Köylüsüz, çiftçisiz bir tarım mümkün mü? Uzunca bir süredir kapitalist olsun reel sosyalist olsun modern devletlerin anlattığı bir hikâyeye inandırılmış bir haldeyiz. Bu hikâyeye göre tarım, cahil köylülerin elinden kurtarılarak uzman teknisyenlerin çalıştığı “kurumlara” (şimdi artık “şirketlere”) havale edilecek, böylece verimlilik kat kat artacak, insanlığın “gıda” diye bir sorunu kalmayacaktı. “Kalkınma”, “gelişme” ya da “modernleşme” denen şey de, her zaman açıkça ifade edilmese de aslında köylü nüfusun düşürülmesine bağlı bir nicelikti. İnsanlığın kurtuluşu köylülükten kurtuluş olacaktı; gıda üretimi de artık mucizevi zirai ilaçlar, suni gübreler, tohum ıslahı için genetik müdahaleler, HES odaklı sulama teknolojileri ve makineleşme sayesinde patlama yapacaktı.

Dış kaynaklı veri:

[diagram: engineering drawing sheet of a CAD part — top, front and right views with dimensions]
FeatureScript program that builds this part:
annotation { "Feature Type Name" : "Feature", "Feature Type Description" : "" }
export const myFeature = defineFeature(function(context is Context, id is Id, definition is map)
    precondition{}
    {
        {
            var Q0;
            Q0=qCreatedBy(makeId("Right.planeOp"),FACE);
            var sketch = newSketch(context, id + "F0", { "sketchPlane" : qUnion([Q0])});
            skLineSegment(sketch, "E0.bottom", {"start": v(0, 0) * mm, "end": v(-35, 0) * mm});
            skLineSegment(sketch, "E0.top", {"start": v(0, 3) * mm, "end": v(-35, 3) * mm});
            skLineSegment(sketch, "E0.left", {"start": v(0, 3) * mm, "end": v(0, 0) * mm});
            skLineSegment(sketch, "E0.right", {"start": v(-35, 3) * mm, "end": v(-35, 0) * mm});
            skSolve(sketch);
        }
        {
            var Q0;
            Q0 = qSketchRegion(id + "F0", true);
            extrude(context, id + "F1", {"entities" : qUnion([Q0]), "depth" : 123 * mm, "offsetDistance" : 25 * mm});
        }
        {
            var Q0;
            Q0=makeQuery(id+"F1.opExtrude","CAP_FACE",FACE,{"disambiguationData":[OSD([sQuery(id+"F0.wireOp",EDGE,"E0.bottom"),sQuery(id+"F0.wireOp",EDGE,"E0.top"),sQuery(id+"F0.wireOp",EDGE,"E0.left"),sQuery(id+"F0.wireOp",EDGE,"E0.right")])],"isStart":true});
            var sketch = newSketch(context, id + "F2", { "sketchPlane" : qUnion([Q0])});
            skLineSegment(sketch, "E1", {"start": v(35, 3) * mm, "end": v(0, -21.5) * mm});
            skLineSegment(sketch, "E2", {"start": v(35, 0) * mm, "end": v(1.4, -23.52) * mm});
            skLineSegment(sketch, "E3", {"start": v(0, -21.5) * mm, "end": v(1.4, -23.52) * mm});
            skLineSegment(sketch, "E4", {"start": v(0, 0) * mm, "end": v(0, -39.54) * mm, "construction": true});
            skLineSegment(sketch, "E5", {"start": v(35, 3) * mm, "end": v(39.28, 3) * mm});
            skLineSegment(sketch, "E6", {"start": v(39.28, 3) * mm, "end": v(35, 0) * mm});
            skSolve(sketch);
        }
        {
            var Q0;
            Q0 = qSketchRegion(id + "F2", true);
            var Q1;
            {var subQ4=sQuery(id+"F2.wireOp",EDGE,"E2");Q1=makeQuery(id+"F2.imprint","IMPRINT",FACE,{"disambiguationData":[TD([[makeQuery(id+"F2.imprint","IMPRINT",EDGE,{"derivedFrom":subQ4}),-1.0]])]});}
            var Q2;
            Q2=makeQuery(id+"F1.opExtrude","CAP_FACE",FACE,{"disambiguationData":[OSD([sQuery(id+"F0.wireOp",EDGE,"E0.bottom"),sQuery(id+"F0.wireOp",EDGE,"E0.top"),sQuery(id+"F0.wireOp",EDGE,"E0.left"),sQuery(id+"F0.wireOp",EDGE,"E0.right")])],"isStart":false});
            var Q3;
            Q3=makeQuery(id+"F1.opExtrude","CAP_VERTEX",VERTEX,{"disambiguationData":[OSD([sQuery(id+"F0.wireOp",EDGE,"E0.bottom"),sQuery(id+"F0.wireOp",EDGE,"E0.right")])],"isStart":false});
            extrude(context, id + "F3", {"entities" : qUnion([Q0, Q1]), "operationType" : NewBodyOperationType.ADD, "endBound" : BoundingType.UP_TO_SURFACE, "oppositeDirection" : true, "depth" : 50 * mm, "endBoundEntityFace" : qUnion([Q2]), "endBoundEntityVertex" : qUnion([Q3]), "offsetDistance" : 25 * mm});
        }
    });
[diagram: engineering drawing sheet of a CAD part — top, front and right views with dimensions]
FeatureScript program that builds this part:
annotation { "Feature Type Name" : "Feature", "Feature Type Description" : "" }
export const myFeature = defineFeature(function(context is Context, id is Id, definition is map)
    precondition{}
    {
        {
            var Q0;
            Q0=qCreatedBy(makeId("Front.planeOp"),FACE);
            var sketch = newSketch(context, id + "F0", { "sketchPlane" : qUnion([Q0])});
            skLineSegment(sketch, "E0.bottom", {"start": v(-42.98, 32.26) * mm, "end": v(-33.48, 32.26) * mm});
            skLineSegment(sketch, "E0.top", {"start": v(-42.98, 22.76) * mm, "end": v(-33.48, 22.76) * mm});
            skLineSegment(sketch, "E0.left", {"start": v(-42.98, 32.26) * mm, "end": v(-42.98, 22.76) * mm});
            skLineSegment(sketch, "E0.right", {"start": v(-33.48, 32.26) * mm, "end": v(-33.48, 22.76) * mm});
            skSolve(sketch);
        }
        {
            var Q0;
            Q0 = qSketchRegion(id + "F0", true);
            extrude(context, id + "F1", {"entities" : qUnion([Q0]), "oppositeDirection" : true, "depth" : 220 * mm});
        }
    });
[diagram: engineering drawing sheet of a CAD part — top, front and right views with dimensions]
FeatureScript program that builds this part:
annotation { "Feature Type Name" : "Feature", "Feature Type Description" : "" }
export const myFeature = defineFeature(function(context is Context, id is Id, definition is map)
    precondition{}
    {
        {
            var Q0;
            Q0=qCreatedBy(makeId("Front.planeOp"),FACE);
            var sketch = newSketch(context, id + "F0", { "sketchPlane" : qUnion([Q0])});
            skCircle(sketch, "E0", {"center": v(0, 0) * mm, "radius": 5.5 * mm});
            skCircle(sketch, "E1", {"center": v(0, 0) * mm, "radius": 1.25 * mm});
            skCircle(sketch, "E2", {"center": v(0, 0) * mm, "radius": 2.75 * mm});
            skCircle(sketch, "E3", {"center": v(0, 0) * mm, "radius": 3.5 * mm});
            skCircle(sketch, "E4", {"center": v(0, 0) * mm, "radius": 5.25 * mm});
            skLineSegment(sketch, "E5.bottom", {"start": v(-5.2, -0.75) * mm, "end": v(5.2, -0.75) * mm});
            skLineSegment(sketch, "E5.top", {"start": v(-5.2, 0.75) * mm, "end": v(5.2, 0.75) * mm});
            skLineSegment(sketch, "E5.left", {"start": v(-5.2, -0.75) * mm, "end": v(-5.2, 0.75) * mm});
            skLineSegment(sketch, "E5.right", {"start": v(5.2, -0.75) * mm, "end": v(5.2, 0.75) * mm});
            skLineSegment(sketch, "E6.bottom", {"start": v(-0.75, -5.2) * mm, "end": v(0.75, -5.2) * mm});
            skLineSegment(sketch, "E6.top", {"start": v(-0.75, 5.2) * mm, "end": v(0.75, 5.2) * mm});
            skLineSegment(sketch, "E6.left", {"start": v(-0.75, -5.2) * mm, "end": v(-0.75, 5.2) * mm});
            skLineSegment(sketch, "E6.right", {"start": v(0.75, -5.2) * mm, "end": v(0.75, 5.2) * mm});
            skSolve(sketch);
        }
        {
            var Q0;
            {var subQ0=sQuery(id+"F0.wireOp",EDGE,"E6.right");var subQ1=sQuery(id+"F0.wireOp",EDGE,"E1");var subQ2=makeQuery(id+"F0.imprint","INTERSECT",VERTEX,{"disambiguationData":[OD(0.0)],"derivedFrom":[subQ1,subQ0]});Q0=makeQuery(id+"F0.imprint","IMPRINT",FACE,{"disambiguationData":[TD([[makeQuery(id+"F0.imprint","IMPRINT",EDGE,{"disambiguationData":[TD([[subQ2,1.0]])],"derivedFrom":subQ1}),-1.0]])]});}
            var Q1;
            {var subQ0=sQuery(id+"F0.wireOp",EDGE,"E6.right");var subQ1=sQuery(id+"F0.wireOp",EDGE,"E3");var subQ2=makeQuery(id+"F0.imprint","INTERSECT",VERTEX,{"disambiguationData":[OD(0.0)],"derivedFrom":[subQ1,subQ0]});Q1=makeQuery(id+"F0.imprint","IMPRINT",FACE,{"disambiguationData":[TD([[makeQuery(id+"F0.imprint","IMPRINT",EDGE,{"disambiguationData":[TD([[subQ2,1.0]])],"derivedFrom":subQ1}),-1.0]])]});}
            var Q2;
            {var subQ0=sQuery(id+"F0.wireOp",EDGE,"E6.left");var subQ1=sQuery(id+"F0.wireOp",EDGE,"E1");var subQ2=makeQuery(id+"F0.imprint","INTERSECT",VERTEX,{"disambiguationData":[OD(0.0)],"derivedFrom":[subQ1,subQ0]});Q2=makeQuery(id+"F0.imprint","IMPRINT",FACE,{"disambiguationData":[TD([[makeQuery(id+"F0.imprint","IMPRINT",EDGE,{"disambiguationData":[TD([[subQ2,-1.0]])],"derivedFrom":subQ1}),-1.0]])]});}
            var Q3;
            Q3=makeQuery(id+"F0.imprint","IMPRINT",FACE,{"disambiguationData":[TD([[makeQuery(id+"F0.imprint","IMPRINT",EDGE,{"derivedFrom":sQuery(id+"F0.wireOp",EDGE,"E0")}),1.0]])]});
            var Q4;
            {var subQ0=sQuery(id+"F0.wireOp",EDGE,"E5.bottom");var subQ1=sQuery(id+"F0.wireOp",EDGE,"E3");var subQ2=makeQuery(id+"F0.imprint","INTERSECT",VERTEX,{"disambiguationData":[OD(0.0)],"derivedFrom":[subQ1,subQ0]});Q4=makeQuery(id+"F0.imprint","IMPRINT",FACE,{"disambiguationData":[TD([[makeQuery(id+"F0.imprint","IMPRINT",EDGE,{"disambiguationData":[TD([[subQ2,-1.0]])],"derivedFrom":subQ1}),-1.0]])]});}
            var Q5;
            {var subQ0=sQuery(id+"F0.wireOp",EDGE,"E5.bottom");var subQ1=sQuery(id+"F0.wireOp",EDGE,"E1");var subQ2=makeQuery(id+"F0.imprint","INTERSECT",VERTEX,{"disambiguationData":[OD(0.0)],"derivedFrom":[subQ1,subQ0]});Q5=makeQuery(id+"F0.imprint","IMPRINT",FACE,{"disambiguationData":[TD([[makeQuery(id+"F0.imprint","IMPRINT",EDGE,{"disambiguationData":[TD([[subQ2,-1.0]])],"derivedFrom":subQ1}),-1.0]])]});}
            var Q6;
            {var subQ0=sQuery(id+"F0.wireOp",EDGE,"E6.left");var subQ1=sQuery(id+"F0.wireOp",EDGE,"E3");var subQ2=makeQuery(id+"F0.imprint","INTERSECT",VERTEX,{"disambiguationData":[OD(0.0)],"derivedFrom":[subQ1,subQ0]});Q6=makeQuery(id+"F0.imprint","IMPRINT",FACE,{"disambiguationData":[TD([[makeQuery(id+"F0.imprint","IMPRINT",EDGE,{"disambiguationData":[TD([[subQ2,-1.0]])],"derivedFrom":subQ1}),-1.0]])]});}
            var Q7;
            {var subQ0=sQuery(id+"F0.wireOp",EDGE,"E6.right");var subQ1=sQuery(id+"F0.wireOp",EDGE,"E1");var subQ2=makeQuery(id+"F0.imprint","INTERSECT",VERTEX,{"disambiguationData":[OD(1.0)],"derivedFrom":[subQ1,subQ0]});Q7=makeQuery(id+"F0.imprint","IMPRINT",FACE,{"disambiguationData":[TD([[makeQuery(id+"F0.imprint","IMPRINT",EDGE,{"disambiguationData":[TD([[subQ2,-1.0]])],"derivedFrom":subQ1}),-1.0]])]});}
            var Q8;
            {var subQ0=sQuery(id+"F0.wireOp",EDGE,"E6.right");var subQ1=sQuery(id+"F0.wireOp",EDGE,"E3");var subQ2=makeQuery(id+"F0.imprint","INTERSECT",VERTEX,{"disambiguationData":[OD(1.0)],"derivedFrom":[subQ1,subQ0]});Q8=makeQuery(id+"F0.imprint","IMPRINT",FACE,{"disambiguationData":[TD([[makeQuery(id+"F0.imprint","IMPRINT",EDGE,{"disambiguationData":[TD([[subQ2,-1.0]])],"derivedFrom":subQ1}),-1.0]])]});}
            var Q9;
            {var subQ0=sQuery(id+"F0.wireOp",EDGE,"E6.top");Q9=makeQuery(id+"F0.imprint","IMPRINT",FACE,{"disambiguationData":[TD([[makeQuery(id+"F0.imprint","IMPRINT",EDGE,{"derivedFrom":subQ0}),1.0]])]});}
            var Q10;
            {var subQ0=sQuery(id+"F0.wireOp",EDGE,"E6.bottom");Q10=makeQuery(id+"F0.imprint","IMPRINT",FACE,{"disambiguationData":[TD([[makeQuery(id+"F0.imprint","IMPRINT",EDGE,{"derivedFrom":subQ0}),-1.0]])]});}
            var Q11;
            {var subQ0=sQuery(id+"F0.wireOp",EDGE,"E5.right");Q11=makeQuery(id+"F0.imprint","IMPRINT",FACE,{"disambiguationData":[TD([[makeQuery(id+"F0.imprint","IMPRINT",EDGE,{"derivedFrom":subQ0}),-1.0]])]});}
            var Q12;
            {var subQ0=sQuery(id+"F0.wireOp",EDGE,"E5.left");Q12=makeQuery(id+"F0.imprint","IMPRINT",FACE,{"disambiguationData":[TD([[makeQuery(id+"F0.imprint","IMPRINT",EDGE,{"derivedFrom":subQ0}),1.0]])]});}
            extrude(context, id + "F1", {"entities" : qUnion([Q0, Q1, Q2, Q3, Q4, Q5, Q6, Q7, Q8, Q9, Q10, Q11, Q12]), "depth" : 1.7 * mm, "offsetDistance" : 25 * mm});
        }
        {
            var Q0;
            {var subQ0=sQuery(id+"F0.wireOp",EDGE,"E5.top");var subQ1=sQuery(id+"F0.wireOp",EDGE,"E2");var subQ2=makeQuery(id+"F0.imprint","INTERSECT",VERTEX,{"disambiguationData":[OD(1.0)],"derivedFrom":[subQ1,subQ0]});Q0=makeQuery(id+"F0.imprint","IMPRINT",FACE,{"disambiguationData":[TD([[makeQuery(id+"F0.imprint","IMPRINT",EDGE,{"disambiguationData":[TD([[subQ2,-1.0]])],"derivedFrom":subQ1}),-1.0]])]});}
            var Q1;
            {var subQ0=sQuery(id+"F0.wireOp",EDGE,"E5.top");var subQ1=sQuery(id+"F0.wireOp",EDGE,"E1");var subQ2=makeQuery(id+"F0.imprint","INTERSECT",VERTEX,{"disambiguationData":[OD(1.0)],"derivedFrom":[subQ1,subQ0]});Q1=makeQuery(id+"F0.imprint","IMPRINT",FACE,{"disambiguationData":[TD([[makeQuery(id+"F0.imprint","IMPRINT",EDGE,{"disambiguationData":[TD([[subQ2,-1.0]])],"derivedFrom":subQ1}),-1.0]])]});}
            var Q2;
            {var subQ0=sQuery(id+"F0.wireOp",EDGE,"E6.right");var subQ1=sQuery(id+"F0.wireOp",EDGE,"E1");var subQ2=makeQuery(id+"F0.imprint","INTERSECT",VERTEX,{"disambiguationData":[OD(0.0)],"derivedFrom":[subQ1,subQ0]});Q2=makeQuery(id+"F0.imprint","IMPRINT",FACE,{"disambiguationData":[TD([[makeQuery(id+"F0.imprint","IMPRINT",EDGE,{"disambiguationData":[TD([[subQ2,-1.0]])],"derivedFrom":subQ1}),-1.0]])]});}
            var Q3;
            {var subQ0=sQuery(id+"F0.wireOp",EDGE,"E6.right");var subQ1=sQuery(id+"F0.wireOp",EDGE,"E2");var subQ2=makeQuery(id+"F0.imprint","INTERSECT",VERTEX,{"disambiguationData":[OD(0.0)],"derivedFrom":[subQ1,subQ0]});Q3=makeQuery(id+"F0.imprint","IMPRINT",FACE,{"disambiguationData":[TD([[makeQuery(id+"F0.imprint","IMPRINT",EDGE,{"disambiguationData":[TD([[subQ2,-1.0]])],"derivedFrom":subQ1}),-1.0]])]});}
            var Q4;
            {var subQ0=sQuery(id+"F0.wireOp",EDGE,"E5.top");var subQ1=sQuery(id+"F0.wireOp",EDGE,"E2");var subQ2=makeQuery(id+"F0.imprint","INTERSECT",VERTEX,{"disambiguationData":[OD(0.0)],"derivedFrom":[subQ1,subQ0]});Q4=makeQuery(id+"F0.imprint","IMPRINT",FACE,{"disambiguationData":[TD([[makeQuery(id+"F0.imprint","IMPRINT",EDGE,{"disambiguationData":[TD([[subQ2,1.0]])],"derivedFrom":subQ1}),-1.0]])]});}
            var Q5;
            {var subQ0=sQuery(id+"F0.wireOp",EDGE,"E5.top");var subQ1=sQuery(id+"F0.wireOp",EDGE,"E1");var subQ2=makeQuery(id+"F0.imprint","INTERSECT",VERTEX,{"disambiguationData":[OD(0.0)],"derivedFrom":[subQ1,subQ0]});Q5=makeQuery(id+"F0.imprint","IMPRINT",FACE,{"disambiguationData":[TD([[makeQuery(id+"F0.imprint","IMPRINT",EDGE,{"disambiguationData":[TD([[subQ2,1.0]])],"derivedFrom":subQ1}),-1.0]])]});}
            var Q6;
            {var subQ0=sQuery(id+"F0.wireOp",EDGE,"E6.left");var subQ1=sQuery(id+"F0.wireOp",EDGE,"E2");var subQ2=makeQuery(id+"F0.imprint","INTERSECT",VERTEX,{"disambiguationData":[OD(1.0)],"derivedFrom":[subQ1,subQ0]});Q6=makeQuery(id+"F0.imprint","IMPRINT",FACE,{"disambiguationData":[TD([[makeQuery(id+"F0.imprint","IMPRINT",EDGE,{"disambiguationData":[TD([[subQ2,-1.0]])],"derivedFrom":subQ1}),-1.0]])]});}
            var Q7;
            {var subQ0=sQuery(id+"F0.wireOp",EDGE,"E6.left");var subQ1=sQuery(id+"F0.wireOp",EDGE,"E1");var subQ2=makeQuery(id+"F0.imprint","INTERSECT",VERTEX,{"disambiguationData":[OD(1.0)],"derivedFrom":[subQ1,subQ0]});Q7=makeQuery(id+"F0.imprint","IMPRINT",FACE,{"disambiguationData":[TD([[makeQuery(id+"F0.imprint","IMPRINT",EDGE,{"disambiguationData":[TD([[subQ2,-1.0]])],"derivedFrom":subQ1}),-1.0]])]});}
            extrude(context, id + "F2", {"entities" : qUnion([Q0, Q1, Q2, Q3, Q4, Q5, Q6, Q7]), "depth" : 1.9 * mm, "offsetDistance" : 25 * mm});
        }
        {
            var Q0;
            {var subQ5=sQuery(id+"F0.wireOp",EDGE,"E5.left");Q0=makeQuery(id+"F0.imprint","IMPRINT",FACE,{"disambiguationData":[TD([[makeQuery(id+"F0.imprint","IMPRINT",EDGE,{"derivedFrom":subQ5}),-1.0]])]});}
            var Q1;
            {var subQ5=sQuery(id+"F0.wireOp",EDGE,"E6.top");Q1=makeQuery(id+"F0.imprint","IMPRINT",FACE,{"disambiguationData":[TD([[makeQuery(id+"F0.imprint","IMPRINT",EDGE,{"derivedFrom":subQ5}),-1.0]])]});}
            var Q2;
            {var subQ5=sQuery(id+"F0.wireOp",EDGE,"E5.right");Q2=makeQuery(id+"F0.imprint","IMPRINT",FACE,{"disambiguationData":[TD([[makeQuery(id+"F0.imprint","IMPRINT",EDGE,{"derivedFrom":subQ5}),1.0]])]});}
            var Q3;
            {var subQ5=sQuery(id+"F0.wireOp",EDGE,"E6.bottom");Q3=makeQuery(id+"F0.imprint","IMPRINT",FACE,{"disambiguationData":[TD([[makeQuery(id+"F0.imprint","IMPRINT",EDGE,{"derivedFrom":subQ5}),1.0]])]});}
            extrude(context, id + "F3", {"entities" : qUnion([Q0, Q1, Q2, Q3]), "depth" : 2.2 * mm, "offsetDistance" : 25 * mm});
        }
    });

Dünya çiftçilerinin örgütü La Via Campesina’yla yakın işbirliği içinde olan Çiftçi Sendikaları Konfederasyonlaşma Platformu’nun sözcüsü Abdullah Aysu işte bu masalın sonuçlarını ele alıyor. Dev kapitalist şirketlerin hakimiyeti altındaki gıda üretiminin yol açtığı küresel krizi ve Türkiye’deki yansımalarını üç ayaklı bir perspektifle, tarım, ekoloji ve egemenlik arasındaki ilişkileri odağa alarak inceliyor.
Bir çaresizlik propagandası değil bu kitap. Bütün bu tahribata karşı etkili olabilecek mücadele yollarını da ele alıyor Aysu: Dünya çiftçileri tarafından geliştirilen “gıda egemenliği” kavramını ve “Bilge Köylü Tarım Tarzı”ndan ilhamla geliştirilebilecek, kapitalist teknokrasiye alternatif gıda üretim, dağıtım ve tüketim yollarını araştırıyor.
Sezdiğimiz, kısmen bildiğimiz gerçekleri tam olarak öğrenebilmek için ideal bir kitap: yediğimiz ekmeğe, kendi hayatlarımıza, çocuklarımızın geleceğine dair bir kılavuz.